USA: sei gay e vuoi donare il sangue? Solo se non fai sesso
Dopo trent’anni, finalmente gli Stati Uniti hanno abolito la direttiva che escludeva omosessuali dalla lista dei potenziali donatori di sangue. Evviva, evviva. A ben guardare, però, viene da chiedersi se sia una vera rivoluzione come l’hanno presentata i giornali.
Certo, la soppressione del divieto è una grande notizia. Ma. C’è un ma. Anzi, ce ne sono tanti. Basterebbe guardare proprio la sfilza di “ma”, “però” e avversative varie che seguono la notizia per rendersi conto che c’è una bella differenza tra cancellare una legge assurda e rendere i cittadini omosessuali uguali agli altri. L’eliminazione del divieto, infatti, è molto più formale che sostanziale. Sì, perché gli omosessuali americani potranno donare il sangue a condizione di essere casti per un anno. Esatto, la donazione è subordinata all’astensione dai rapporti sessuali per almeno dodici mesi. Un obbligo che non esiste per eterosessuali o lesbiche, ma che riguarda solo i rapporti tra uomini e che, secondo Peter Marks, vicepresidente della Food and Drug Administration, «è supportato dalle migliori evidenze scientifiche».
Nessuno sembra trovare la norma fortemente discriminatoria. Quotidiani e commentatori festeggiano – giustamente – la revoca del bando a vita, ma sembrano sottovalutare la portata discriminatoria del nuovo regolamento. Per il Corriere “resta solo il limite di un anno di astinenza per gay e omosessuali (sì, “gay e omosessuali”), Repubblica lancia la notizia sulla pagina Facebook commentando «Unico pre-requisito l’astinenza sessuale per 12 mesi» e, più in generale, i giornalisti si limitano a far notare come le associazioni omosessuali si siano schierate contro la norma «ridicola e contraria alla salute pubblica». Eppure, non solo la nuova direttiva della FDA conferma una discriminazione antica che vede nell’AIDS la “malattia dei gay”, ma è potenzialmente pericolosa.

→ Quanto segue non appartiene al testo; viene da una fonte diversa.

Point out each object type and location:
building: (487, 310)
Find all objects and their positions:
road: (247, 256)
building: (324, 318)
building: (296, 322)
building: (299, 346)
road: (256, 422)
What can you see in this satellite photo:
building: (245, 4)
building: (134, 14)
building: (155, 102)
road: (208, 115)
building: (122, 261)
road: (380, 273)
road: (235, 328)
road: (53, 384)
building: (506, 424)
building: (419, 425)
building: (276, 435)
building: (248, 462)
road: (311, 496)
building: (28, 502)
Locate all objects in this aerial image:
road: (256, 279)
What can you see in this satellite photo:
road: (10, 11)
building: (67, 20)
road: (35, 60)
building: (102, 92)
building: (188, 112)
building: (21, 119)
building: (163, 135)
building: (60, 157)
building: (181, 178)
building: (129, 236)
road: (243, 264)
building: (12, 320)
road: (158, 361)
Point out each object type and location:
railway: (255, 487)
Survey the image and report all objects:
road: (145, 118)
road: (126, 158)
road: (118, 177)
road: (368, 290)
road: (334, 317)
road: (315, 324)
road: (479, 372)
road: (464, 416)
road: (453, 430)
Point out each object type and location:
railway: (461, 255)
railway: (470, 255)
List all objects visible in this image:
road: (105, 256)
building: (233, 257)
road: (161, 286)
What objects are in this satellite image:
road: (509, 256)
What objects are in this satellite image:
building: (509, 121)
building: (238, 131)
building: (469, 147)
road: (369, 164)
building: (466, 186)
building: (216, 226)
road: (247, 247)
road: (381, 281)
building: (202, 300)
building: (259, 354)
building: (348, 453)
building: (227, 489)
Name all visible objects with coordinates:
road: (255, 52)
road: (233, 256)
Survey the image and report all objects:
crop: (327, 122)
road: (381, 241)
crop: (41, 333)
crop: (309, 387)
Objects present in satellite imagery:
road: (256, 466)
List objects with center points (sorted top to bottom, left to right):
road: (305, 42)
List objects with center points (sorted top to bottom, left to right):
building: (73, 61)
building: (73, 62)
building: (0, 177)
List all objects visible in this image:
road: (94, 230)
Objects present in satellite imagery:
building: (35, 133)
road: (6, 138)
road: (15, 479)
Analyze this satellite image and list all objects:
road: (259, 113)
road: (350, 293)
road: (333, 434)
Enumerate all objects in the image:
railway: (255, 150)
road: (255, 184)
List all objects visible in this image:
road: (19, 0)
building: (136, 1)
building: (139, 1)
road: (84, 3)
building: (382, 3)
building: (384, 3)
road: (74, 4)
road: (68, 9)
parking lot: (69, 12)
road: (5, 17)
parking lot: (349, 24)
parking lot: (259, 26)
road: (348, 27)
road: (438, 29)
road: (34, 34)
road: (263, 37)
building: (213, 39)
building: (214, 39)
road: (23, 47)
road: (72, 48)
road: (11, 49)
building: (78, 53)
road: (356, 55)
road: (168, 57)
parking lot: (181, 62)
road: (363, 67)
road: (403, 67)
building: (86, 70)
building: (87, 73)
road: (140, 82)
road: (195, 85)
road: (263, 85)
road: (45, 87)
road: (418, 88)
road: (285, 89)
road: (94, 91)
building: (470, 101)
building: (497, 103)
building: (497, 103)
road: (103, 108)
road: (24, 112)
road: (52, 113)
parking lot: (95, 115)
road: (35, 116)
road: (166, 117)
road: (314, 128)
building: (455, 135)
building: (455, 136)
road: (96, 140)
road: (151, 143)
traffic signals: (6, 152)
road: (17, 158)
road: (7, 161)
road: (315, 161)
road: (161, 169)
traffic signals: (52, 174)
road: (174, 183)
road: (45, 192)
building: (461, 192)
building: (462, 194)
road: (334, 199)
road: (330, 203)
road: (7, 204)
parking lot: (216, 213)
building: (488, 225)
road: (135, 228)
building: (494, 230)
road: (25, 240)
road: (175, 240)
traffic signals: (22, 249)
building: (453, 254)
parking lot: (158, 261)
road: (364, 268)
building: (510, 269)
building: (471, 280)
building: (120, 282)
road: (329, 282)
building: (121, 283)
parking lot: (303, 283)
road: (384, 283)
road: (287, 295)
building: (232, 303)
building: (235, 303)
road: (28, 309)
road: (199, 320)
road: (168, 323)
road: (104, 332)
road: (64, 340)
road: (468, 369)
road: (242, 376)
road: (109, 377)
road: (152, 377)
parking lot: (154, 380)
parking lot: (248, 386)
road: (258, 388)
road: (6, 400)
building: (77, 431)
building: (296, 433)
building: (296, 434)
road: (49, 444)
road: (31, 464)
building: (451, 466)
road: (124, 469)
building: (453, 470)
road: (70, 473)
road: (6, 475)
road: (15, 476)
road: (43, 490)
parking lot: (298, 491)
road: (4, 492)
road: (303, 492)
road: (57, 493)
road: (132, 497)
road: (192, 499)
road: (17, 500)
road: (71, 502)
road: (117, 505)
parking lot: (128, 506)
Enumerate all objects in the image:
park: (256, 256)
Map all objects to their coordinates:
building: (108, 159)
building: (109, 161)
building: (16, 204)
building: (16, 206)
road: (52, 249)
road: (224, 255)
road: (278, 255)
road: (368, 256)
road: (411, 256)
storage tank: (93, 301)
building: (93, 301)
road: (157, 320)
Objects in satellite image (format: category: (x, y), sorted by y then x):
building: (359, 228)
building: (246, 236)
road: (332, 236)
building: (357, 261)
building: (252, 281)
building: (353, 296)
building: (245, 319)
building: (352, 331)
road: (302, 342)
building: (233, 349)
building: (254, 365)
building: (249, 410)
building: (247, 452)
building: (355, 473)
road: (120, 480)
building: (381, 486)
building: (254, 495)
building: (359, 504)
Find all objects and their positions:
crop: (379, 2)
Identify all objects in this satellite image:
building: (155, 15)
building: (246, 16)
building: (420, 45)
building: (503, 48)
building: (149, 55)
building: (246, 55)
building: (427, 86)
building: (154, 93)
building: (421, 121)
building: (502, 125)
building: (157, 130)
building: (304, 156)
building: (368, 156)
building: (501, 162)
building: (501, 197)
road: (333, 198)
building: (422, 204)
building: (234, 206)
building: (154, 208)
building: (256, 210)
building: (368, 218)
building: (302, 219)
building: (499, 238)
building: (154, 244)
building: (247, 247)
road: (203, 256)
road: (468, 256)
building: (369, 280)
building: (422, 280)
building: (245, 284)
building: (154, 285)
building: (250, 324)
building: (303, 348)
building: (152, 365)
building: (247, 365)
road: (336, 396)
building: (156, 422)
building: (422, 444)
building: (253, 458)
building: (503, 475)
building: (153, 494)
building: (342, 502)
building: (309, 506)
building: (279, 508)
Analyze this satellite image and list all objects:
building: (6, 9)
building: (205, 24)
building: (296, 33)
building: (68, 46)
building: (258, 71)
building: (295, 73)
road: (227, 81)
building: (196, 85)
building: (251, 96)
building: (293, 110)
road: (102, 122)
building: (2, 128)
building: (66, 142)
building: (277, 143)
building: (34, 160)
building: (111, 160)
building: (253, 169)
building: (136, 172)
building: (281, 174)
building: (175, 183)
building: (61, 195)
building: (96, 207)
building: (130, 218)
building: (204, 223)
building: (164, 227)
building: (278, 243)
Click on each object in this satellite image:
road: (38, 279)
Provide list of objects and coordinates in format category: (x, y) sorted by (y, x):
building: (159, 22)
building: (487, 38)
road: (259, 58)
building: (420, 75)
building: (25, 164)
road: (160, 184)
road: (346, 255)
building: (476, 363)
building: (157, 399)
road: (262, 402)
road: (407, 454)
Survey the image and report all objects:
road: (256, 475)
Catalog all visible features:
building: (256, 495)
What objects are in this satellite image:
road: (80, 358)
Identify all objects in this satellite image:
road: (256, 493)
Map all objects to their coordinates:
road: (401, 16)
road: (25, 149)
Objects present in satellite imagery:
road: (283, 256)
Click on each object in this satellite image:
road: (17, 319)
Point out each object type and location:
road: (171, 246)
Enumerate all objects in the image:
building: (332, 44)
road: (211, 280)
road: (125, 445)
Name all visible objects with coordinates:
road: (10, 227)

La vecchia direttiva era nata nel 1983, quando ancora l’immunodeficienza acquisita era ritenuta una malattia strettamente correlata all’omosessualità: nelle prime fasi di studio, addirittura, era stata chiamata semplicemente GRID, Gay Related Immue Deficiency. Escludere oggi dalla donazione gli omosessuali che abbiano avuto rapporti sessuali nell’anno precedente perpetua l’idea – sbagliata – che esistano categorie a rischio e non, invece, comportamenti a rischio, che possono esporre ciascuno di noi al virus. Pensare che un determinato target di persone abbia una naturale predisposizione alla malattia rischia di far sottovalutare i rischi per tutti gli altri. Ha senso che un omosessuale che vive una relazione monogama non possa donare il sangue mentre un eterosessuale che ha centinaia di rapporti promiscui possa? Giustificare la norma – come fanno alcuni – con il fatto che un analogo divieto sia presente anche altre legislazioni – tra cui quelle di alcuni Paesi europei come Francia e Gran Bretagna – non ha alcun senso. Secondo questa logica, l’Italia dovrebbe avere il matrimonio egualitario chissà da quanto. E invece.
Per una volta, dovremmo guardare proprio alla legislazione italiana che, stranamente, ha eliminato da quasi quindici anni l’elemento discriminatorio contenuto nella legge nata negli anni ’80 sull’onda della psicosi del “morbo dei gay”. Se, infatti, il decreto varato nel 1988 identificava tra le «categorie a rischio» escluse dalla donazione i «soggetti di sesso maschile a comportamento omosessuale», i Protocolli per l’accertamento dell’idoneità del donatore di sangue e di emocomponenti, del 26 gennaio 2001 escludono, più correttamente, i soggetti con «comportamenti sessuali ad alto rischio di trasmissione di malattie infettive», siano essi uomini o donne, omosessuali o eterosessuali.